--- What you will do ---
Which lines below hold the word "minutos"? Copy all of them.

--- Source material ---
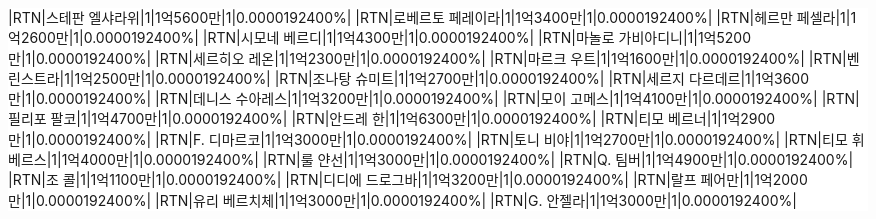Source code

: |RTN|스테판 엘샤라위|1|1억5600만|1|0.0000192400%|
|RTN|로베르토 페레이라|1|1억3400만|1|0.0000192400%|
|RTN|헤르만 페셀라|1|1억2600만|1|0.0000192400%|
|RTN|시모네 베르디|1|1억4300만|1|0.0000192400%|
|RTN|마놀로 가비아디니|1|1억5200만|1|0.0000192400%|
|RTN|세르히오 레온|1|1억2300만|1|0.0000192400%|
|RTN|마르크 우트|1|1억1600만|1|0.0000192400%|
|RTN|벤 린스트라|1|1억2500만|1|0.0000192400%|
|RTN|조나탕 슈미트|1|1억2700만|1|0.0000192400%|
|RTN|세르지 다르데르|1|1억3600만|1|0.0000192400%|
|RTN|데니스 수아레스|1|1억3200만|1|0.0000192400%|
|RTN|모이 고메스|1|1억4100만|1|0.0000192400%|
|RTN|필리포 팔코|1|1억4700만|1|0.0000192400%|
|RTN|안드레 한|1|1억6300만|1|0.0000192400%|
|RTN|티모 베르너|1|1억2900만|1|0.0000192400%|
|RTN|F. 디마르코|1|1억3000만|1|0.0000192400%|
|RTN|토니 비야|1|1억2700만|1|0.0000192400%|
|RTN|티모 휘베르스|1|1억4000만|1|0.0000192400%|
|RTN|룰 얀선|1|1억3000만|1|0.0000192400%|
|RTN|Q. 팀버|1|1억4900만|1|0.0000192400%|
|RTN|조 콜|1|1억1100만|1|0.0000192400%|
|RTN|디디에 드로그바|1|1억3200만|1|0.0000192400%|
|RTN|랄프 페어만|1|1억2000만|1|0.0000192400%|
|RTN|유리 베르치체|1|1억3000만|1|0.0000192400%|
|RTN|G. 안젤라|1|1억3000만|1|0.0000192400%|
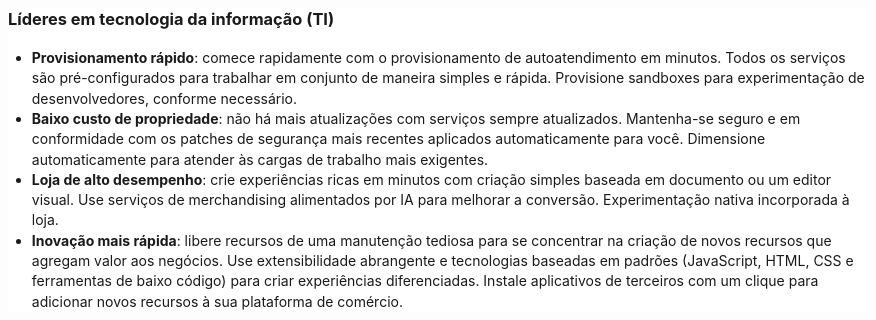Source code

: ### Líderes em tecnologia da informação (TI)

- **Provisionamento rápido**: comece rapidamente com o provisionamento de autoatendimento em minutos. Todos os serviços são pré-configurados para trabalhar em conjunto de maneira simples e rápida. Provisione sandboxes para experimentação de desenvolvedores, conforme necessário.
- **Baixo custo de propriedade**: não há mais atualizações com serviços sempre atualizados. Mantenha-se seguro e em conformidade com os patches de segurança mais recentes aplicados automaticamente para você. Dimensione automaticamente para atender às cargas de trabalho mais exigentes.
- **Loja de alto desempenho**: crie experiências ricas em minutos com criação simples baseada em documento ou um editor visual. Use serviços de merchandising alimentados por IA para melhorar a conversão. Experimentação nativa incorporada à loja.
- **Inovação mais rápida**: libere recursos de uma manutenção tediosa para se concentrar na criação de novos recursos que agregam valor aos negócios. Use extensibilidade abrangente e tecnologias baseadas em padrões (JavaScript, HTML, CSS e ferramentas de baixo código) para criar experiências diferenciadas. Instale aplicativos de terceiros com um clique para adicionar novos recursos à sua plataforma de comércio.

--- Written response ---
- **Provisionamento rápido**: comece rapidamente com o provisionamento de autoatendimento em minutos. Todos os serviços são pré-configurados para trabalhar em conjunto de maneira simples e rápida. Provisione sandboxes para experimentação de desenvolvedores, conforme necessário.
- **Loja de alto desempenho**: crie experiências ricas em minutos com criação simples baseada em documento ou um editor visual. Use serviços de merchandising alimentados por IA para melhorar a conversão. Experimentação nativa incorporada à loja.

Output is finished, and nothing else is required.